I particularly welcome the provision of those teams.

With regard to mental health commitments for 2025, last month, the Minister of State, Deputy Butler, welcomed confirmation from the HSE chief executive, Bernard Gloster, that every mental health nursing graduate in 2025 would be offered a permanent position within the HSE by 19 September. We will now have a direct transition from classroom to practice, ensuring a stable and achievable number of nurses to support our health services.

I also compliment the use of apprenticeships in this area and particularly in the area of social care. We can do a lot more on apprenticeships. When we brought in degree-level qualifications for nurses, they spoke about the parity with their colleagues in the nursing profession this provided them. We can do more in the area of social care with regard to that element of apprenticeship, on-the-job training and the availability of skills to the health service that results from it. I encourage the Minister of State to look at applying the apprenticeship model to other social care professions.

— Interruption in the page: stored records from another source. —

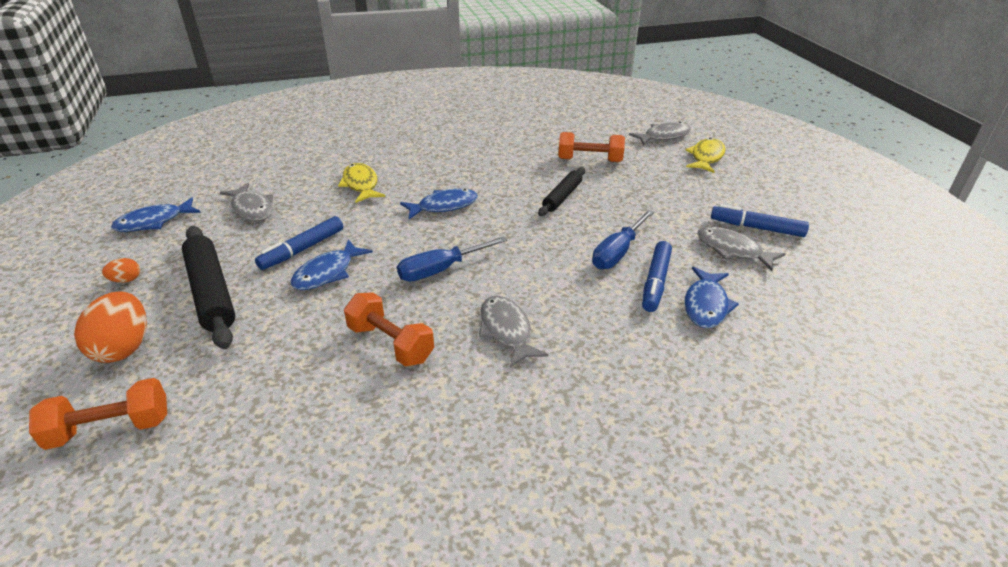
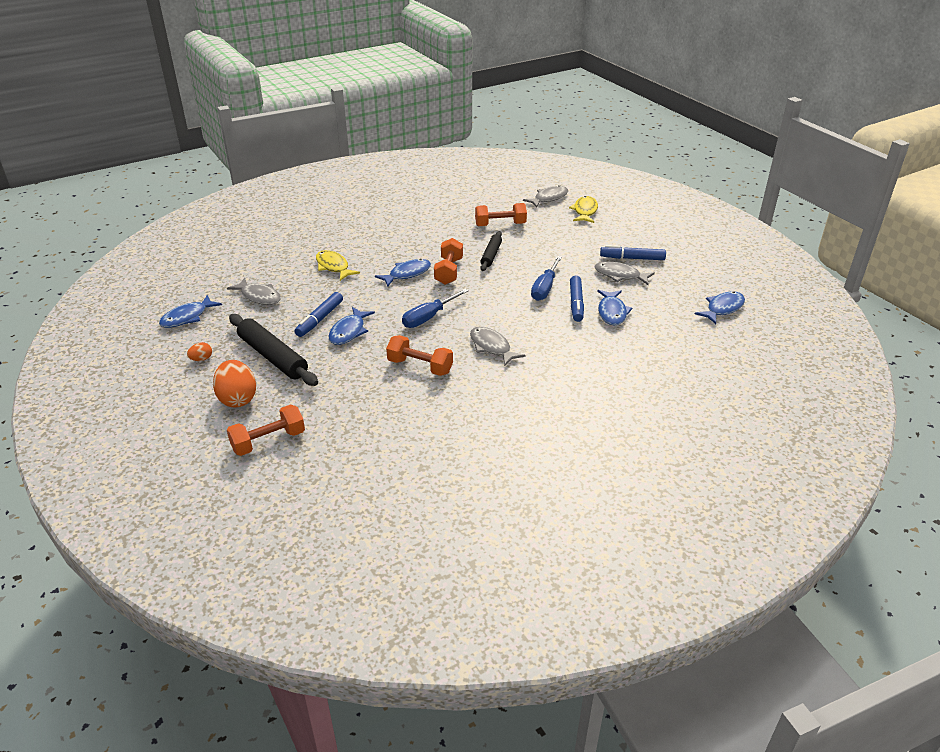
camera: 15 degrees left, 0 degrees up
none -> orange dumbbell [434,238,463,285]
none -> blue fish [695,291,745,324]

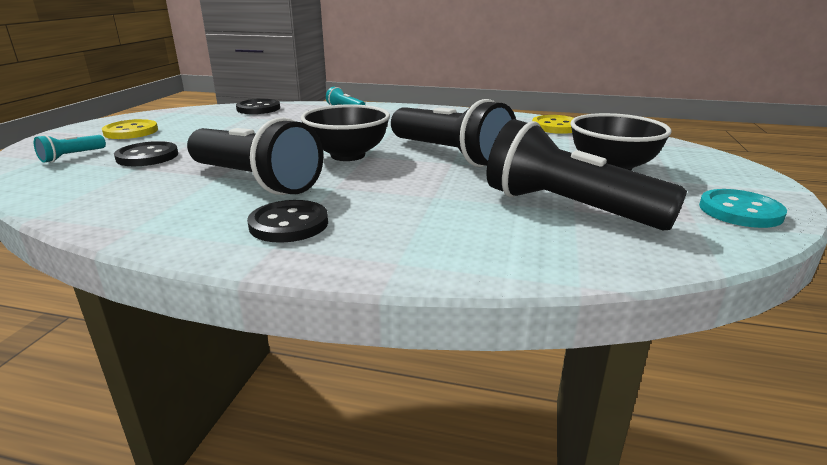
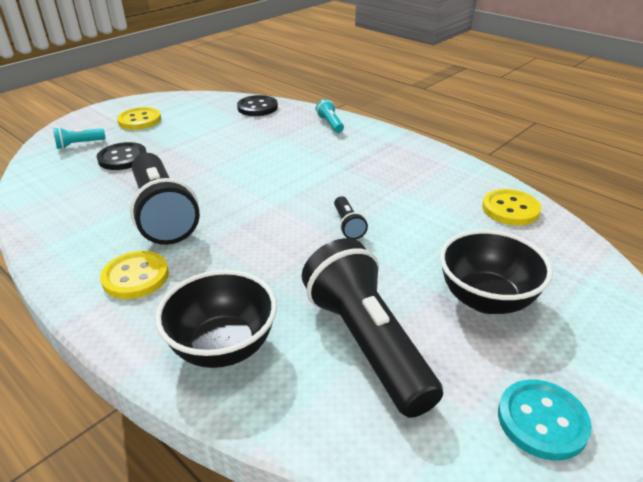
camera: 30 degrees right, 10 degrees up
black button [247,200,328,243] -> yellow button [100,251,169,299]
black bowl [301,104,390,161] -> black bowl moved to [155,270,277,368]
black flashlight [391,99,516,167] -> black flashlight [334,196,368,240], size x0.43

Some apprenticeships are at master's level. People get a master's level qualification through the apprenticeship model. That is fantastic and we should be doing it more across the health service. It not only provides certainty for graduates at the beginning of their careers, it also ensures that patients benefit more from a stable and sustainable workforce.

Mental health does not exist in isolation. It can be influenced by housing instability, employment or education. It can also be influenced by trauma. I welcome the investment in trauma-informed communities around the country. We know the impact trauma and adverse childhood experiences, ACEs, have and how that can impact how people engage with public services. I encourage all public services, including front-facing counters in local authorities and so on, to ensure that staff are trauma informed because trauma can often impact how people interact with services.

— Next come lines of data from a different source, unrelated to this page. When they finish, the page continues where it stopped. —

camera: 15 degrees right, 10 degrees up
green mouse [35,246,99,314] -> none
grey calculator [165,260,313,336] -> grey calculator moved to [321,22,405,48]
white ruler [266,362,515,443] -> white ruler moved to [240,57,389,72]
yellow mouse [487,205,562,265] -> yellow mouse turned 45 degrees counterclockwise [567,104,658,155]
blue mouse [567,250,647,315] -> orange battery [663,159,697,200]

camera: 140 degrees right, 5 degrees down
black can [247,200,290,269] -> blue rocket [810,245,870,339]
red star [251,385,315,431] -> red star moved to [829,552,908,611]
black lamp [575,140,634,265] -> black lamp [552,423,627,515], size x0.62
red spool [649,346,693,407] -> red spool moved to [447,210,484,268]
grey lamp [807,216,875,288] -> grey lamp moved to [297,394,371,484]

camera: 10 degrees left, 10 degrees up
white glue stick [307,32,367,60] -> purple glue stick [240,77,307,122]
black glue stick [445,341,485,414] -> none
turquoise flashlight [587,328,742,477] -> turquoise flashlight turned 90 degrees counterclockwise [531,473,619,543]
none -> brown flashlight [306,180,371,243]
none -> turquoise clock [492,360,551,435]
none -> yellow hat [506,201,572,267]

The Mental Health Act has been in place for 25 years. While elements might work, we need mental health legislation that better reflects the current growing needs of those seeking help. I supported the passage of the Mental Health Bill 2024 through the Dáil in July and I welcome its continued passage through the Houses. If I am correct, it is with the Seanad at the moment. We must continue to reduce mental health stigma and promote the broad range of services and supports that are available to people in communities right across the country, which I understand the Minister of State is actively doing.

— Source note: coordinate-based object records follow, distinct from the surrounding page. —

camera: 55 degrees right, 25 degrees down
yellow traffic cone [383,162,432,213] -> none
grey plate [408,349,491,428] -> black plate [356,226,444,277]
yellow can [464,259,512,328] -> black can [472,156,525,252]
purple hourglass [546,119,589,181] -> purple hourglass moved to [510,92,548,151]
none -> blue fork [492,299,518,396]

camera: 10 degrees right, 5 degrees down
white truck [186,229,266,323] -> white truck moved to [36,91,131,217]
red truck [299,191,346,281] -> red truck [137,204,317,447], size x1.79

It is often said that there is no health without mental health. That becomes all too true in the winter months. Longer nights and colder evenings mean that people do not have the same freedom to get out and circulate, often leading to a sense of cabin fever or isolation. We must remember to check in on each other during those times. I make particular reference to the older people I spoke about earlier.

We have a long way to go. In addition to the interaction I had with that young man in the emergency department, people regularly present to my clinics with a housing or social welfare issue but, after a number of minutes, I become aware that there may be a mental illness issue involved as well. It can often be incredibly difficult to navigate anybody through public service bureaucracy but navigating someone with a mental illness - I am making that distinction between mental illness and mental health - through can be incredibly difficult. There are advocacy services to assist those people. While TDs and the citizens' information service can help and support such people, in many cases, people with a profound mental illness can find themselves utterly lost in applying for basic public services. Many civil servants do their very best to guide people through but the advocacy services that are available are very important. I urge the Minister of State to continue with the work she is doing.